Since this is an open research field, the library is designed to support exploration and estimation for research purposes. We don’t recommend applying it in production environments 😉
The application of RecurrenceMicrostatesAnalysis.jl
to spatial data is very similar to the others presented before, but the input format is more complex. Instead to matrices we need to use abstract arrays with dimension $D$, where the first dimension will be interpreted as a coordinate dimension (such as for high-dimensionaly data), and rest of the dimensions will be the spatial data dimensionality. To illustrate it, let an image with RGB. It can be represented as an abstract array with 3 dimensions, where the first dimension will have a length 3, being each element a color value (red, blue and green), and the others two dimensions are relative to each pixel that compose the image. We will demonstrate it using a uniform distribution, where each position can be interpreted as a RGB pixel for an image 100x100.

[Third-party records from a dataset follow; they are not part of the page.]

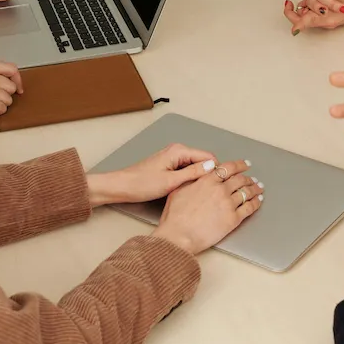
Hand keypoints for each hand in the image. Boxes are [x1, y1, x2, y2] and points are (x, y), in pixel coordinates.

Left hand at [86, 143, 217, 206]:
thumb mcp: (171, 181)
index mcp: (179, 151)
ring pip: (195, 167)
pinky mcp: (169, 166)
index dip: (216, 170)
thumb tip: (212, 167)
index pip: (208, 156)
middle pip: (203, 161)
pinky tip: (190, 190)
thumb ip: (193, 173)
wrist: (122, 187)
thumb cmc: (142, 184)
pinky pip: (187, 170)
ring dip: (199, 177)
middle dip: (209, 174)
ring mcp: (173, 158)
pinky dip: (190, 179)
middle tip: (212, 191)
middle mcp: (177, 151)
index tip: (222, 184)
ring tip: (202, 192)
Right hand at [152, 158, 263, 254]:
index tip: (245, 164)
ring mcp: (228, 204)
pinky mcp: (233, 219)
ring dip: (255, 189)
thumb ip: (192, 179)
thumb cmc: (175, 216)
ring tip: (259, 188)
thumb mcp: (179, 189)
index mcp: (207, 180)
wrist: (179, 235)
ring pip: (247, 192)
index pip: (228, 168)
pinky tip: (258, 201)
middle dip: (248, 178)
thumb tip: (199, 173)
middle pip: (240, 179)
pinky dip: (256, 203)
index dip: (239, 165)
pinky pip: (249, 208)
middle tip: (252, 178)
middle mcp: (220, 190)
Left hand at [283, 0, 343, 35]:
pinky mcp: (332, 17)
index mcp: (328, 16)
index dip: (291, 13)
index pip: (302, 20)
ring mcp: (329, 20)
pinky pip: (317, 12)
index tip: (288, 4)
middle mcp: (326, 21)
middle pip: (307, 7)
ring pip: (311, 9)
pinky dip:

julia> using Distributions
julia> data = rand(Uniform(0, 1), 3, 100, 100)
3×100×100 Array{Float64, 3}: [:, :, 1] = 0.000994302 0.96917 0.537133 … 0.221113 0.911737 0.941228 0.350146 0.634496 0.645865 0.211006 0.180946 0.0233403 0.0648645 0.279628 0.00495735 0.979841 0.118277 0.102487 [:, :, 2] = 0.866067 0.194661 0.639266 0.678209 … 0.593766 0.715739 0.197021 0.238985 0.109844 0.893717 0.783467 0.734497 0.820914 0.129985 0.171055 0.194803 0.550102 0.650473 0.376448 0.983477 0.121822 [:, :, 3] = 0.472401 0.410875 0.72591 0.976852 … 0.230291 0.991491 0.309363 0.825634 0.47538 0.642128 0.966311 0.572159 0.980597 0.894135 0.355797 0.244324 0.499927 0.282063 0.325088 0.0693037 0.0882074 ;;; … [:, :, 98] = 0.416043 0.18592 0.233755 0.73409 … 0.36302 0.0893145 0.122896 0.462909 0.813512 0.0448407 0.178228 0.808904 0.879995 0.129945 0.09689 0.699377 0.178228 0.572462 0.17386 0.983835 0.814822 [:, :, 99] = 0.993668 0.0726666 0.0399119 0.188741 … 0.593808 0.125076 0.695159 0.575391 0.67835 0.87844 0.0254418 0.191598 0.216431 0.434663 0.492249 0.489359 0.80068 0.220772 0.609854 0.273957 0.522254 [:, :, 100] = 0.591141 0.233691 0.296233 0.824574 … 0.152652 0.975687 0.337592 0.504007 0.850705 0.0921761 0.315545 0.128025 0.423022 0.474114 0.9405 0.168162 0.472189 0.0801102 0.587236 0.304734 0.166603
When we work with spatial data is necessarity to use the complete structure of distribution
function, defining a vector structure where each value represents the length of a motif constrained side. For example, to a square tensorial motif constrained with side 2, we can use:
julia> using RecurrenceMicrostatesAnalysis
julia> dist = distribution(data, data, 0.5, [2, 2, 2, 2])
65536-element Vector{Float64}: 0.8074478761102483 0.004181362404174075 0.003998559227812733 0.0003666473730892071 0.003931725720281992 0.00035290590425111077 0.0003645653323561622 2.3527060283407386e-5 0.004095374121899321 0.0004547176960970064 ⋮ 0.0 0.0 0.0 0.0 0.0 0.0 0.0 0.0 0.0
Since the recurrence space has four dimensions, in this examples, it is necessary for structure
has the same number of elements, where each element will represent the motif' side lenght for each dimension.